(Saved data entries)

____________________

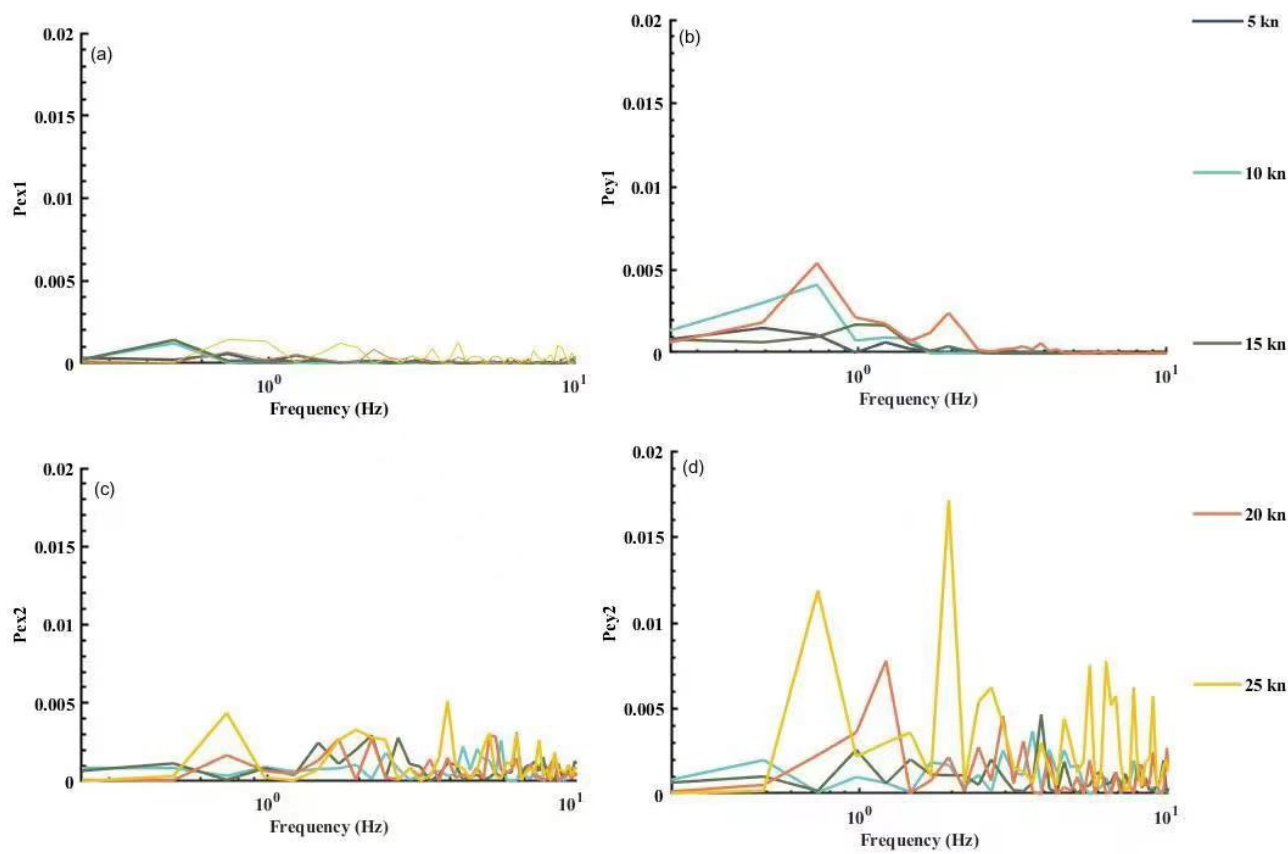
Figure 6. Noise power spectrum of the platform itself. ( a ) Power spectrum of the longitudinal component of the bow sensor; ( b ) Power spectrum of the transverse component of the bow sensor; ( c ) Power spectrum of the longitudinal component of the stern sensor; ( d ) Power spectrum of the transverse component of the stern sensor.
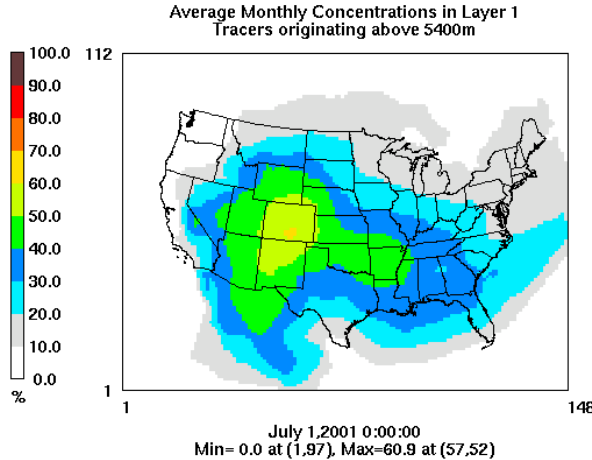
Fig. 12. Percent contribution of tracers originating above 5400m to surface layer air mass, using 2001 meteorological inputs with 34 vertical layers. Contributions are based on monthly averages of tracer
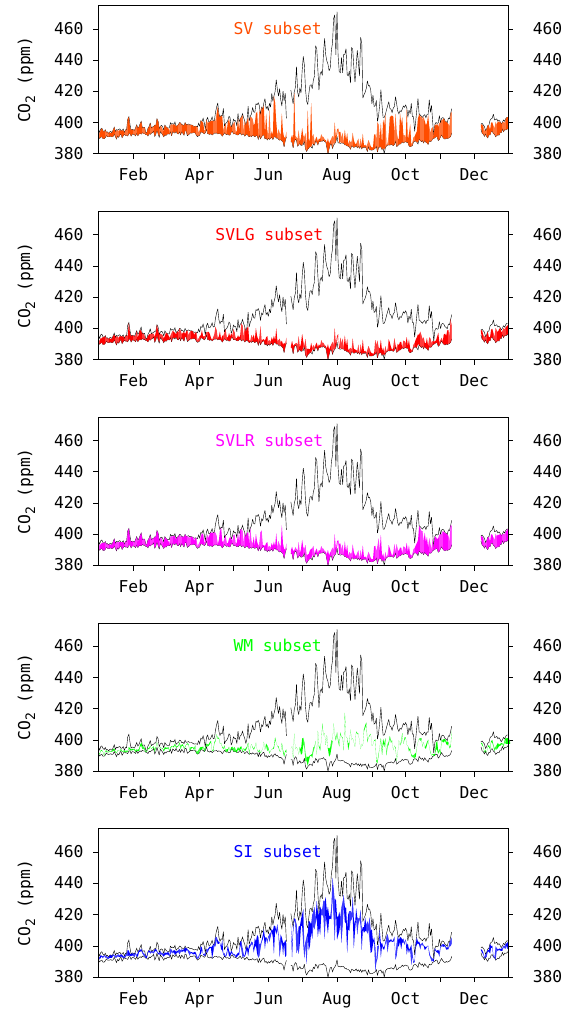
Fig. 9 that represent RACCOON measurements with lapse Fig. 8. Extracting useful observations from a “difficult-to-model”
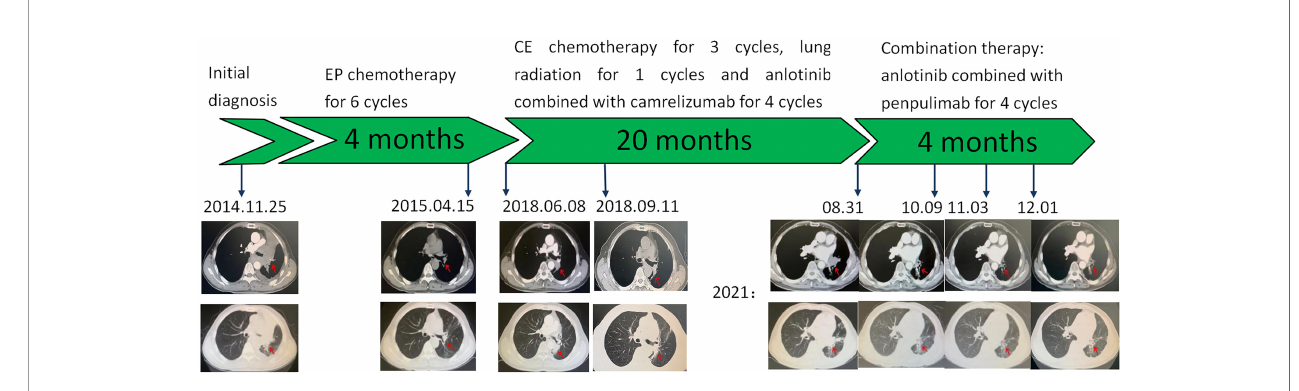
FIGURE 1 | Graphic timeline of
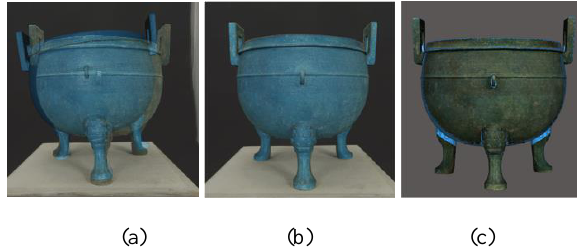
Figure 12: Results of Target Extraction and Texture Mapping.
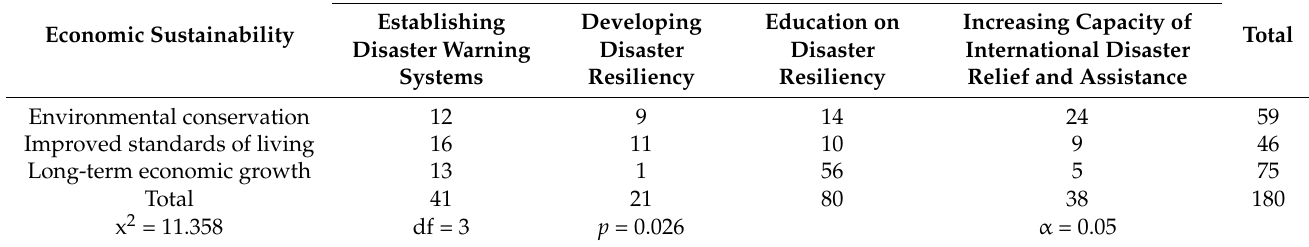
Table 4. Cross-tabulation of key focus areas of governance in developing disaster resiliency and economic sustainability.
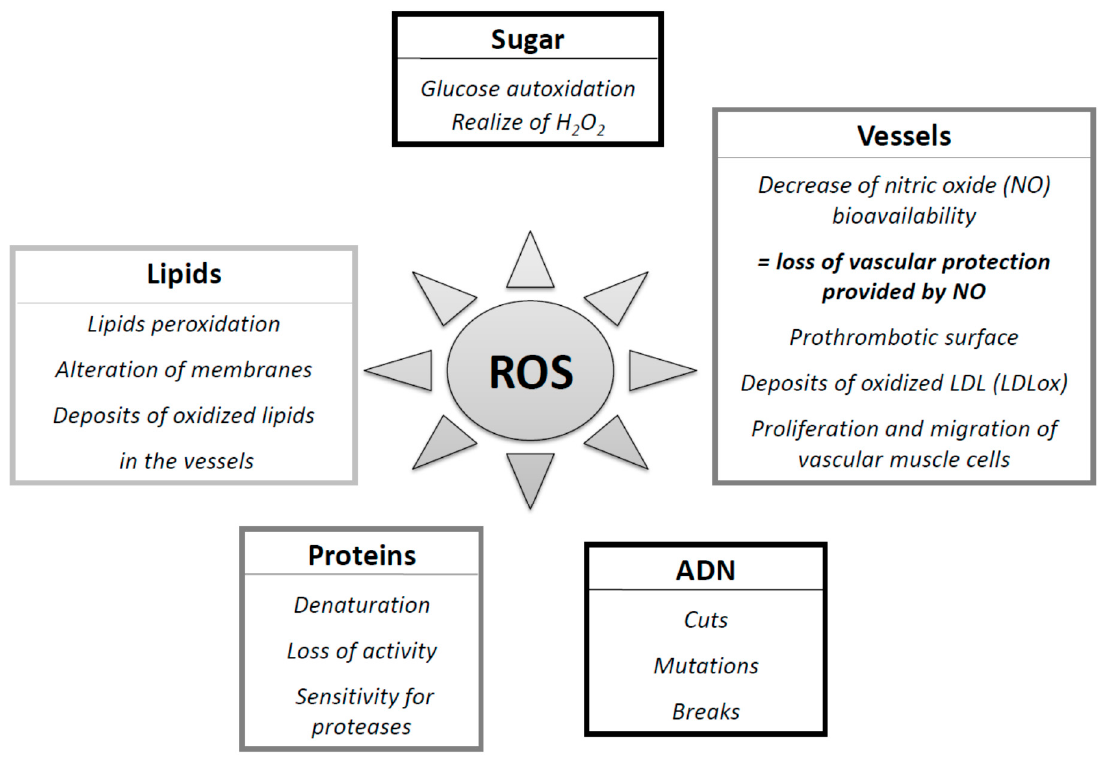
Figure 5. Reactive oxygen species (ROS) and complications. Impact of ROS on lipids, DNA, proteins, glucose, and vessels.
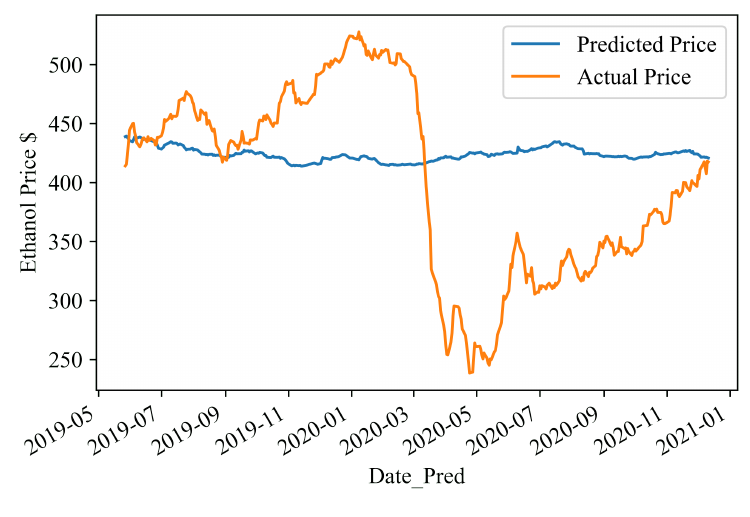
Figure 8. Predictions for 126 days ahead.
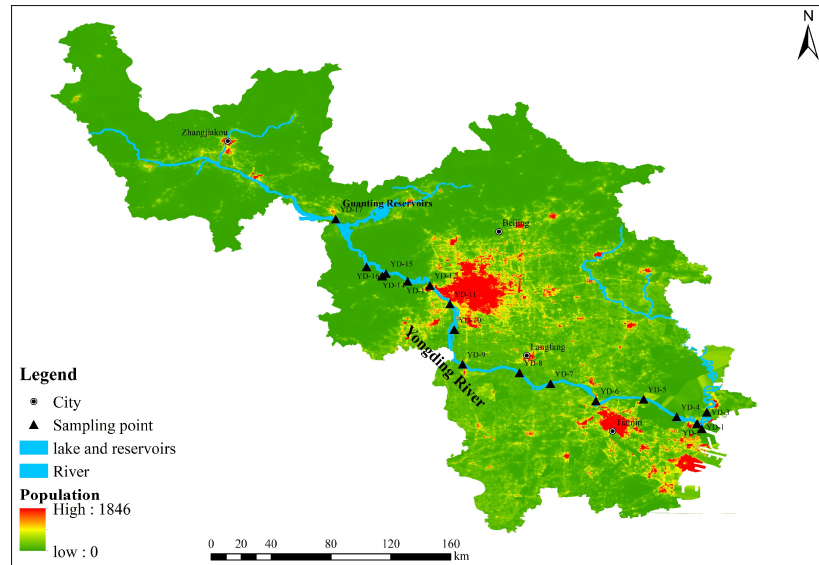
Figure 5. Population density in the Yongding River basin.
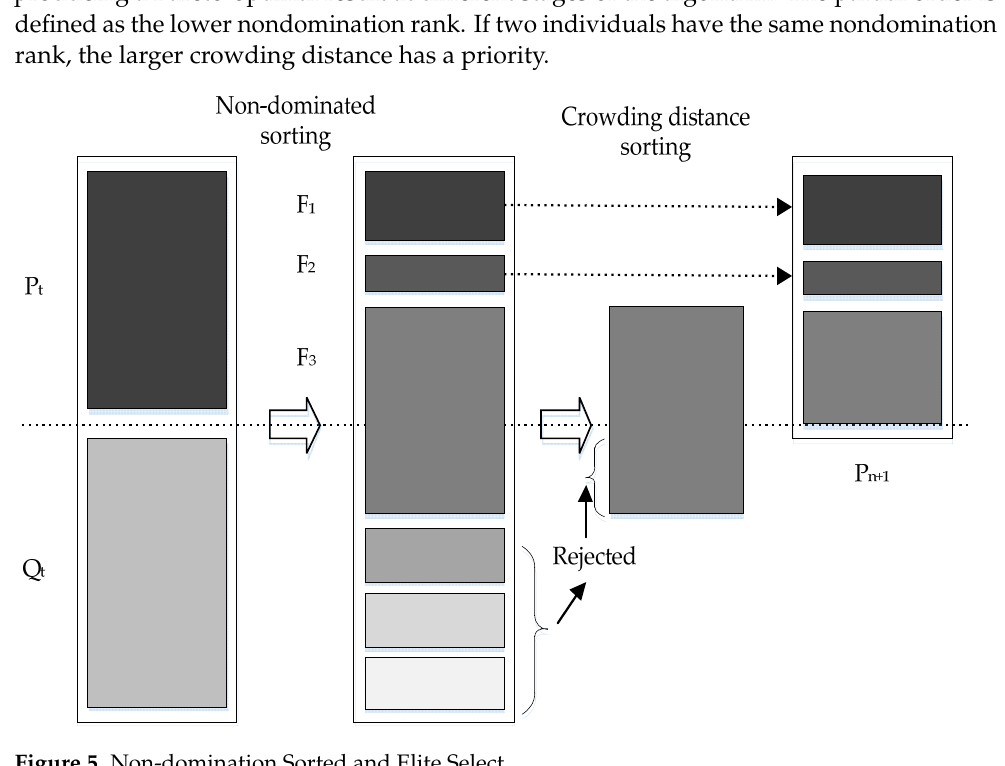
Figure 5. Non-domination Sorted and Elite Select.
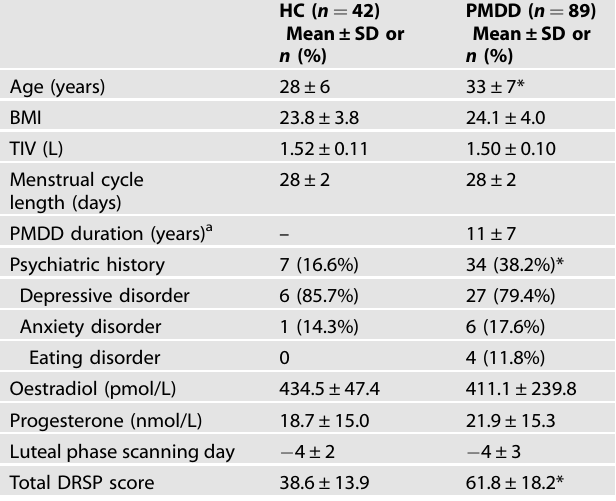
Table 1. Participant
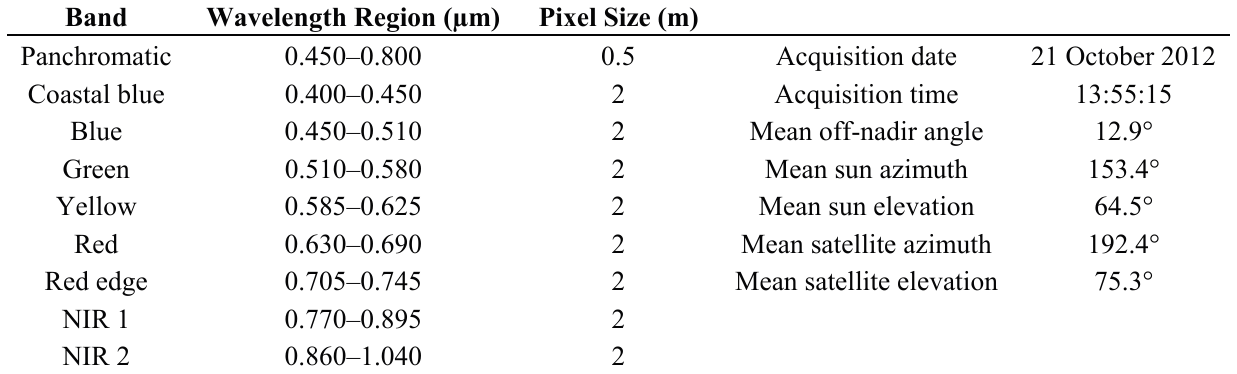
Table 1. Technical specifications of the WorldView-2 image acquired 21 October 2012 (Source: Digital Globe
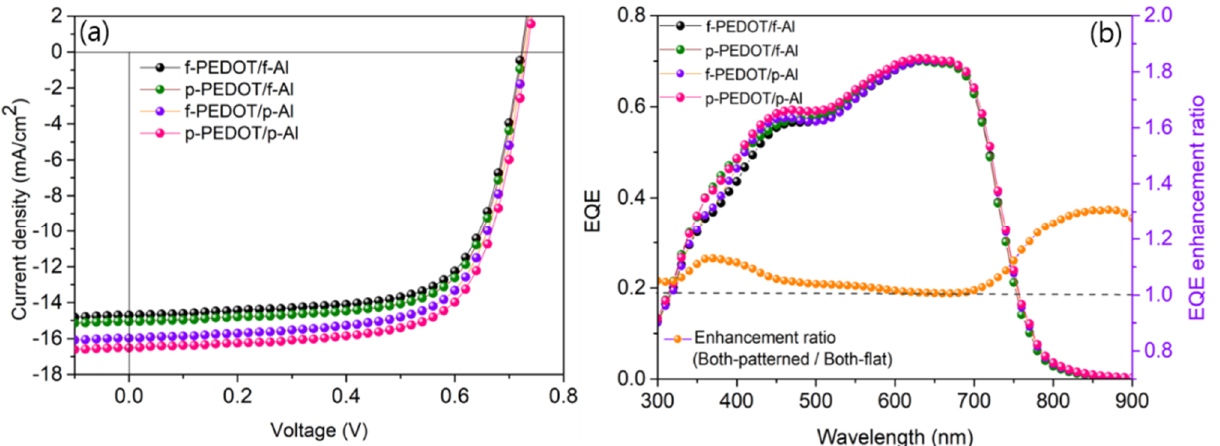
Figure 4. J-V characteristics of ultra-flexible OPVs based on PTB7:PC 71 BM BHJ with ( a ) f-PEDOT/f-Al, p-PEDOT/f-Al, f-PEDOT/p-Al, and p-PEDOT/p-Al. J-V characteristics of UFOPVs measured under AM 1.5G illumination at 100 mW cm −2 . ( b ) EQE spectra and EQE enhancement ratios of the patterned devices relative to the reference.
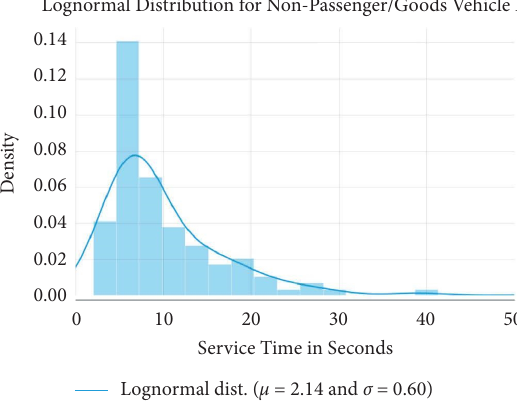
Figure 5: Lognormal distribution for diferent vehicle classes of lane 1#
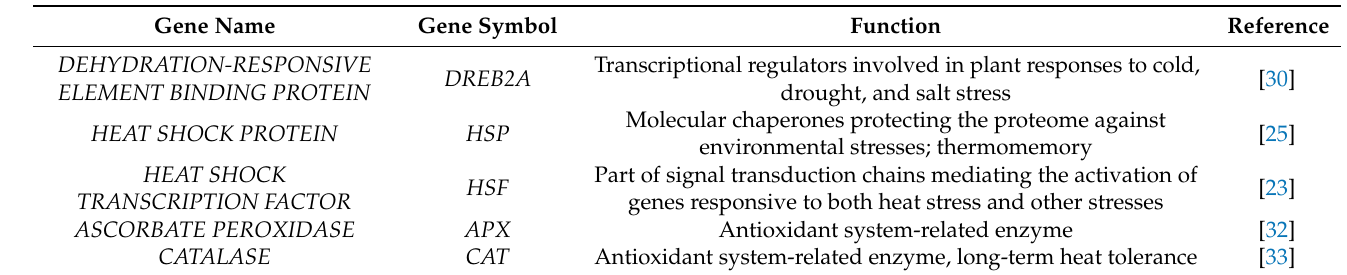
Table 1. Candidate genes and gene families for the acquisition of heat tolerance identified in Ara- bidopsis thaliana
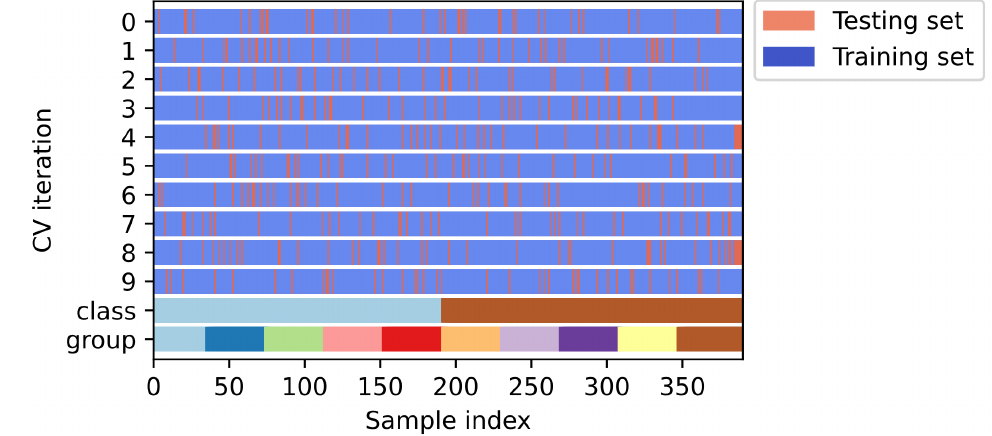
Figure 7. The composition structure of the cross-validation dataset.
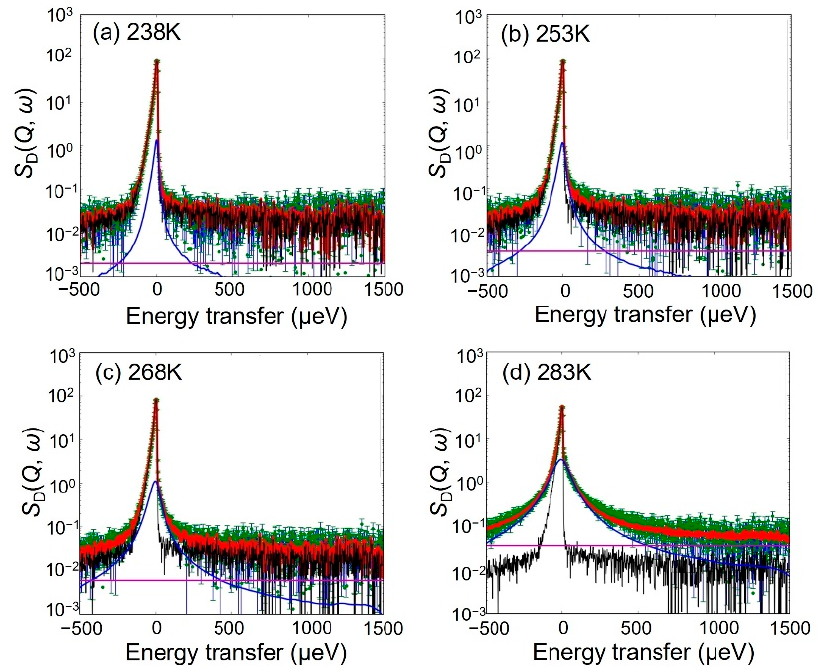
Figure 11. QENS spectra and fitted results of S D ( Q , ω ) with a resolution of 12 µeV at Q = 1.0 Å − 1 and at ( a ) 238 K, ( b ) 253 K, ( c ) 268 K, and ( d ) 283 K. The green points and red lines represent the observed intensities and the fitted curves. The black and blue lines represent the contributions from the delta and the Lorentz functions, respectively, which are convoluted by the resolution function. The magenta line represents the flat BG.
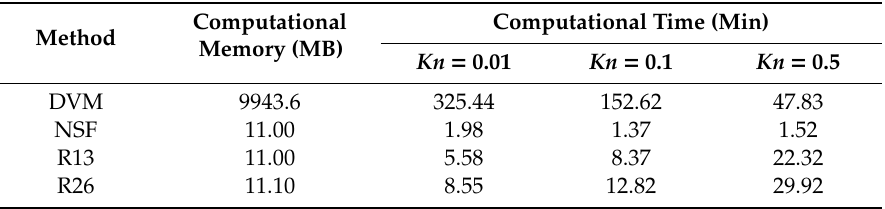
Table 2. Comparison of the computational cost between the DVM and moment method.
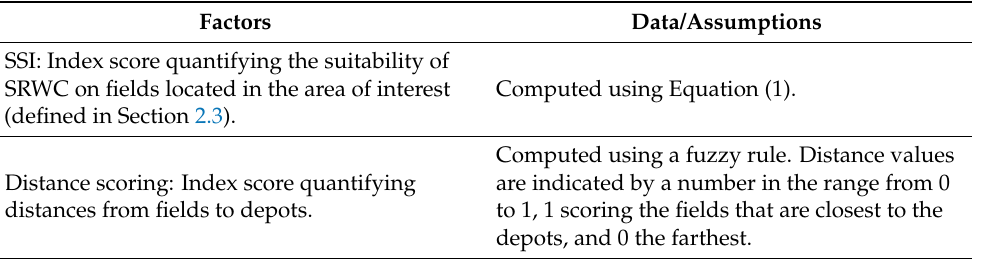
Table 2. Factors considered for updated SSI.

____________________

Exercise: Filter the data for the string "represent". Copy each matching line.

Response area:
Fig. 9 that represent RACCOON measurements with lapse Fig. 8. Extracting useful observations from a “difficult-to-model”
Figure 11. QENS spectra and fitted results of S D ( Q , ω ) with a resolution of 12 µeV at Q = 1.0 Å − 1 and at ( a ) 238 K, ( b ) 253 K, ( c ) 268 K, and ( d ) 283 K. The green points and red lines represent the observed intensities and the fitted curves. The black and blue lines represent the contributions from the delta and the Lorentz functions, respectively, which are convoluted by the resolution function. The magenta line represents the flat BG.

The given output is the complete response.